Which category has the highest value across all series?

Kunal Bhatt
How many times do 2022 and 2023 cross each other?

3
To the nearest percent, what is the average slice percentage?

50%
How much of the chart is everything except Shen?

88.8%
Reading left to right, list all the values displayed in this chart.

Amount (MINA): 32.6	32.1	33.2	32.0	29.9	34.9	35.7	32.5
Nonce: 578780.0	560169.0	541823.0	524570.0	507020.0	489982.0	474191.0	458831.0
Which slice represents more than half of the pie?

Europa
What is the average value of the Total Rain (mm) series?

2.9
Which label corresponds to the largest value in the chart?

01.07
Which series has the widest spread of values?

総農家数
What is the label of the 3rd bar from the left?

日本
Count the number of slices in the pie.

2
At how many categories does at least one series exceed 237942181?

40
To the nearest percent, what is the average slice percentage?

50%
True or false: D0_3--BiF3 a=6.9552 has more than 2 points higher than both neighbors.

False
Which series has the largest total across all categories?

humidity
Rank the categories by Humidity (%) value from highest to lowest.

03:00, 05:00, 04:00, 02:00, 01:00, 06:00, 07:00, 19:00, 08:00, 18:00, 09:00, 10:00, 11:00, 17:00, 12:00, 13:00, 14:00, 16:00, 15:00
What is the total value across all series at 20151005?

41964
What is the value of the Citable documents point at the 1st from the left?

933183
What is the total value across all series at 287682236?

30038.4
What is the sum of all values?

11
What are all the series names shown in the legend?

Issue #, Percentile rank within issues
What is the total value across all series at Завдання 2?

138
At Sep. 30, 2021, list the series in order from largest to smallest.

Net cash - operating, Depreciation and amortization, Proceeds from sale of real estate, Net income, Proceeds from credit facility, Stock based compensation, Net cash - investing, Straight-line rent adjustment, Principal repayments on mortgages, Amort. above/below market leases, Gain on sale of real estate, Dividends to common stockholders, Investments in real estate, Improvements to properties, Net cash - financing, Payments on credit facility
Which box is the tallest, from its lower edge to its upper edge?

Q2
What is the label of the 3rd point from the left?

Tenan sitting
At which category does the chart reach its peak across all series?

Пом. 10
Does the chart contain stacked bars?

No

========================================================================

Copy out all of the material above word for word, line by line, with no changes.

Which category has the highest value across all series?

Kunal Bhatt
How many times do 2022 and 2023 cross each other?

3
To the nearest percent, what is the average slice percentage?

50%
How much of the chart is everything except Shen?

88.8%
Reading left to right, list all the values displayed in this chart.

Amount (MINA): 32.6	32.1	33.2	32.0	29.9	34.9	35.7	32.5
Nonce: 578780.0	560169.0	541823.0	524570.0	507020.0	489982.0	474191.0	458831.0
Which slice represents more than half of the pie?

Europa
What is the average value of the Total Rain (mm) series?

2.9
Which label corresponds to the largest value in the chart?

01.07
Which series has the widest spread of values?

総農家数
What is the label of the 3rd bar from the left?

日本
Count the number of slices in the pie.

2
At how many categories does at least one series exceed 237942181?

40
To the nearest percent, what is the average slice percentage?

50%
True or false: D0_3--BiF3 a=6.9552 has more than 2 points higher than both neighbors.

False
Which series has the largest total across all categories?

humidity
Rank the categories by Humidity (%) value from highest to lowest.

03:00, 05:00, 04:00, 02:00, 01:00, 06:00, 07:00, 19:00, 08:00, 18:00, 09:00, 10:00, 11:00, 17:00, 12:00, 13:00, 14:00, 16:00, 15:00
What is the total value across all series at 20151005?

41964
What is the value of the Citable documents point at the 1st from the left?

933183
What is the total value across all series at 287682236?

30038.4
What is the sum of all values?

11
What are all the series names shown in the legend?

Issue #, Percentile rank within issues
What is the total value across all series at Завдання 2?

138
At Sep. 30, 2021, list the series in order from largest to smallest.

Net cash - operating, Depreciation and amortization, Proceeds from sale of real estate, Net income, Proceeds from credit facility, Stock based compensation, Net cash - investing, Straight-line rent adjustment, Principal repayments on mortgages, Amort. above/below market leases, Gain on sale of real estate, Dividends to common stockholders, Investments in real estate, Improvements to properties, Net cash - financing, Payments on credit facility
Which box is the tallest, from its lower edge to its upper edge?

Q2
What is the label of the 3rd point from the left?

Tenan sitting
At which category does the chart reach its peak across all series?

Пом. 10
Does the chart contain stacked bars?

No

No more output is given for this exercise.